Era tal la autoridad periodística de Umbral sobre la bella filipina que Paloma Barrientos le pidió un prólogo para su biografía (no autorizada) de Isabel Preysler. En ese texto, Umbral se pregunta: «¿Qué elementos favorecen la irrupción de IP en las altas clases españolas?». Una pregunta retórica, claro, porque inmediatamente se responde: exotismo, hermetismo y poliandria. Y los va explicando por extenso. Para luego añadir: “Yo creo que IP ha traído a este Madrid provinciano una manera de ser y estar de la que tenemos mucho que aprender. La sabiduría viene del Oriente, como la luz, y el modelo femenino que propone IP no estaría de más que lo siguieran muchas de las españolas que soportamos a diario en casa y en la calle: discreción, hermetismo, suave corroboración del hombre que tienen al lado, y poco más”.

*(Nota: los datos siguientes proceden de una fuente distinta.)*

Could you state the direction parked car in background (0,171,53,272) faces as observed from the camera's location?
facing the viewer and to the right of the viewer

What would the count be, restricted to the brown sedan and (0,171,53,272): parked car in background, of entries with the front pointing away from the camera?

Fue una lástima que esta mujer sobre la que tanto ha escrito Umbral no asistiera —y tenía la ocasión propicia— a la entrega del premio a su marido. Todos los presentes nos llevamos una gran decepción al enterarnos. Los que nos movemos en el mundo de la Cultura estamos acostumbrados a toparnos con Vargas Llosa y otros Nobeles y Cervantes, pero nos ilusionaba acercarnos a esa figura que no sabemos si es una mujer con un enigma de fondo o un enigma con forma de mujer. Y el premio y la novela de Vargas Llosa lo hacían posible.
Isabel Preysler formó parte del póker de negritas femeninas de las crónicas umbralianas, junto a Pitita Ridruejo y Ana Belén, vértices de una sociedad que estaba cambiando antes de que llegáramos a estos «tiempos recios», y que coronaba Carmen Díaz de Rivera, la «musa de la Transición», tal como la bautizó el autor de Trilogía de Madrid.
Para Umbral, Isabel Preysler era la mujer diferente, «lo esencialmente otro, que es como don Antonio Machado definía ese oscuro objeto del deseo». Un deseo que no era el del propio escritor, tal como él mismo reconoce: «Ya digo que no es mi sueño de mujer, mis preferencias van hacia las musas rubias del norte de Europa o Estados Unidos». Isabel Preysler tenía —y seguimos con las palabras de Umbral— «ese asiatismo lacónico, ese silencio siempre a la escucha, ese misterio que alborotan la imaginación». Y la inspiración. Una musa, en el fondo, porque en el fondo Francisco Umbral era un poeta.